Un estudio publicado a finales de enero en la revista Proceedings of the National Academy of Sciences, da una pista muy clara sobre cómo el cerebro decide cuándo darse un descanso.

La teoría clásica de la decisión sugiere que cuando la gente pondera si va a trabajar en un cierto momento, el cerebro evalua los costos y beneficios de realizar el esfuerzo. Pero la forma como el cerebro decide si tomar o no un descanso durante el trabajo no ha sido aclarada.

Mathias Pessiglione y sus colegas, del Hospital Pitié-Salpêtrière de París, partieron de la hipótesis de que la acumulación y la disipación de alguna señal cerebral podía desencadenar la decisión de detener o retomar el trabajo, respectivamente.

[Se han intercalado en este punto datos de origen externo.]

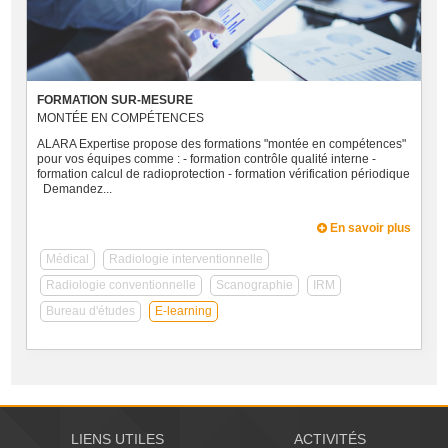
FORMATION SUR-MESURE
MONTÉE EN COMPÉTENCES
ALARA Expertise propose des formations "montée en compétences"
pour vos équipes comme : - formation contrôle qualité interne -
formation calcul de radioprotection - formation vérification périodique
Demandez...
En savoir plus
Médical
Radiologie interventionnelle
Radiologie conventionnelle
Scanographie
IRM
Bureau d'études
E-learning
LIENS UTILES
ACTIVITÉS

Para poner a prueba la hipótesis, los investigadores hicieron un diseño experimental en el participaron 39 sujetos, a quienes se invitó a apretar una manija (handgrip, como de físico culturismo) a cambio de un pago proporcional a la duración y potencia del esfuerzo. Los científicos usaron dos técnicas de neuroimagenología para registrar la actividad cerebral de los participantes durante su desempeño.

Pessiglione y su equipo pudieron así identificar una señal en la ínsula posterior (una región cerebral de la que se sabe que participa en la percepción del dolor), que se acumulaba durante el periodo de esfuerzo y se disipa con el descanso.

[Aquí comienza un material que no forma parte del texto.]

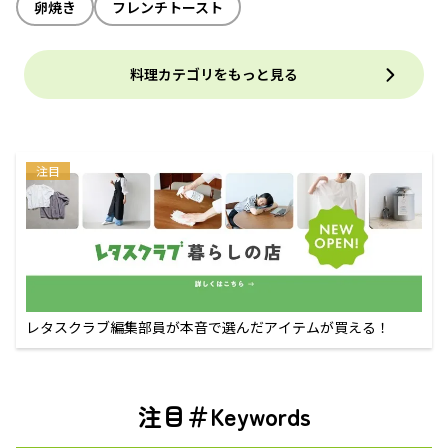
卵焼き
フレンチトースト
料理カテゴリをもっと見る
注目
レタスクラブ編集部員が本音で選んだアイテムが買える！
注目＃Keywords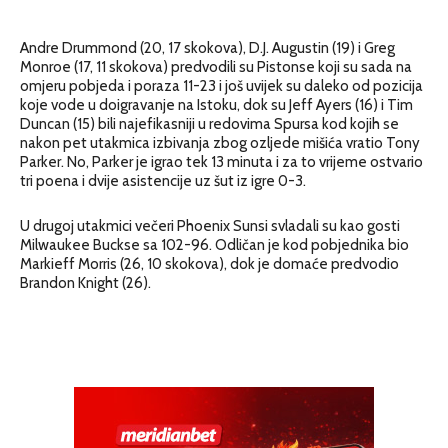
Andre Drummond (20, 17 skokova), D.J. Augustin (19) i Greg
Monroe (17, 11 skokova) predvodili su Pistonse koji su sada na
omjeru pobjeda i poraza 11-23 i još uvijek su daleko od pozicija
koje vode u doigravanje na Istoku, dok su Jeff Ayers (16) i Tim
Duncan (15) bili najefikasniji u redovima Spursa kod kojih se
nakon pet utakmica izbivanja zbog ozljede mišića vratio Tony
Parker. No, Parker je igrao tek 13 minuta i za to vrijeme ostvario
tri poena i dvije asistencije uz šut iz igre 0-3.
U drugoj utakmici večeri Phoenix Sunsi svladali su kao gosti
Milwaukee Buckse sa 102-96. Odličan je kod pobjednika bio
Markieff Morris (26, 10 skokova), dok je domaće predvodio
Brandon Knight (26).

Y lo que es más, aumentar la dificultad de la tarea aceleraba la acumulación de la señal durante el esuerzo, mientras que incrementar la recompensa monetaria disminuía la acumulación de la señal y aceleraba su disipación durante el descanso.

Estos resultados, sugieren los autores, apunta cuál puede ser el mecanismo por el cual el cerebro intenta maximizar el beneficio sin llegar a quedar exhausto.